§ **本文**
═══

リードスコアリングを始める前にしっかり理解しておくべきリードスコアリングの基礎

リードスコアリングは、営業効率やマーケティング効率を改善して、他社との販売活動に差別化をしたい企業では、必ず取り入れたい施策です。
リードスコアリングをとり入れる事によって、マーケティング部門と営業部門の連携が良くなるだけでなく、今すぐ注力しなくてはならない見込み客(リード)が明確になります。つまり、リードスコアリングによって、営業活動とマーケティング活動を通じての機会損失が減少します。
リードスコアリングの基本的な事をしっかり理解しておくだけで、リードスコアリングの効果がグッと改善します。そのために知っておきたい、リードスコアリングの基本的な事項をまとめてみました。
この記事のもくじ
リードスコアリングとは?
リードスコアリングとは、リード(見込み客)の購買に対する準備度合いをランキング化するための手法です。言い換えれば、リードスコアリングは、自社の営業引き合いになる確率に応じて、自社の顧客管理DB内の顧客リストをランキングするための仕組みです。

リードに加点されたスコアが高ければ高いほど、あなたの製品やサービスを購入する可能性が高いリードとなります。
リードスコアリングする目的
リードスコアリングをする目的の1つは、獲得したリードを、すぐに営業活動としてフォローアップすべきか、もしくはリードナーチャリングなどを通じてマーケティング活動としてフォローアップすべきかの見極めに活用します。
リードスコアリングには営業活動とマーケティング活動の両方が関係するため、リードスコアリングはマーケティング部門だけの仕組みではありません。

═══

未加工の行
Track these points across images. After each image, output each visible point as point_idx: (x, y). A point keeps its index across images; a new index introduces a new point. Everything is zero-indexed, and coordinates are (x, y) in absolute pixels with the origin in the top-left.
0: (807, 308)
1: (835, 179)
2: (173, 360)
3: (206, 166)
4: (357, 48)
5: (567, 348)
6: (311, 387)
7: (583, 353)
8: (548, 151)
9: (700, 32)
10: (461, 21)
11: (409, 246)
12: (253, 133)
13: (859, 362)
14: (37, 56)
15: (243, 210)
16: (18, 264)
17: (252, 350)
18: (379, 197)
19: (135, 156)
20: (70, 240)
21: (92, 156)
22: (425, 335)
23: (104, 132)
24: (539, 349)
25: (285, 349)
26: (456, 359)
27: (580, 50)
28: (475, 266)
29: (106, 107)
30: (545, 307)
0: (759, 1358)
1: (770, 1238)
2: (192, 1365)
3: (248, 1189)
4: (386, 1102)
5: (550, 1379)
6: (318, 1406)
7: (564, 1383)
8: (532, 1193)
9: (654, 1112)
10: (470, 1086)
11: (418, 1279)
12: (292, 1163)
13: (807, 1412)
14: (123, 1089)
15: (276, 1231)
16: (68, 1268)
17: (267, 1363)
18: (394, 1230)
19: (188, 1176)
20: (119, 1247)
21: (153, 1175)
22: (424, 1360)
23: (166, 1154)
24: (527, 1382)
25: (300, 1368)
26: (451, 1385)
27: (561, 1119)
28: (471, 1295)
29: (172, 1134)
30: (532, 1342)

═══

§ **練習問題 1**
本文を読み、次の問いに答えなさい。
(a) リードスコアリングは、リードの何をランキング化する手法か。
(b) リードに加点されたスコアが高いほど、そのリードはどのようなリードになるか。
(c) リードスコアリングがマーケティング部門だけの仕組みではないのはなぜか。
§ **練習問題 2**
本文のうち、「リードスコアリングをとり入れ」を含む箇所から書き始め、「だけの仕組みではありません。」まで書いたところで終えて、一字も変えずに書き写しなさい。
解答には本文の情報だけを用いること。

§ **正答例 1**
(a) 購買に対する準備度合い。
(b) 製品やサービスを購入する可能性が高いリード。
(c) 営業活動とマーケティング活動の両方が関係するため。

§ **正答例 2**
リードスコアリングをとり入れる事によって、マーケティング部門と営業部門の連携が良くなるだけでなく、今すぐ注力しなくてはならない見込み客(リード)が明確になります。つまり、リードスコアリングによって、営業活動とマーケティング活動を通じての機会損失が減少します。
リードスコアリングの基本的な事をしっかり理解しておくだけで、リードスコアリングの効果がグッと改善します。そのために知っておきたい、リードスコアリングの基本的な事項をまとめてみました。
この記事のもくじ
リードスコアリングとは?
リードスコアリングとは、リード(見込み客)の購買に対する準備度合いをランキング化するための手法です。言い換えれば、リードスコアリングは、自社の営業引き合いになる確率に応じて、自社の顧客管理DB内の顧客リストをランキングするための仕組みです。

リードに加点されたスコアが高ければ高いほど、あなたの製品やサービスを購入する可能性が高いリードとなります。
リードスコアリングする目的
リードスコアリングをする目的の1つは、獲得したリードを、すぐに営業活動としてフォローアップすべきか、もしくはリードナーチャリングなどを通じてマーケティング活動としてフォローアップすべきかの見極めに活用します。
リードスコアリングには営業活動とマーケティング活動の両方が関係するため、リードスコアリングはマーケティング部門だけの仕組みではありません。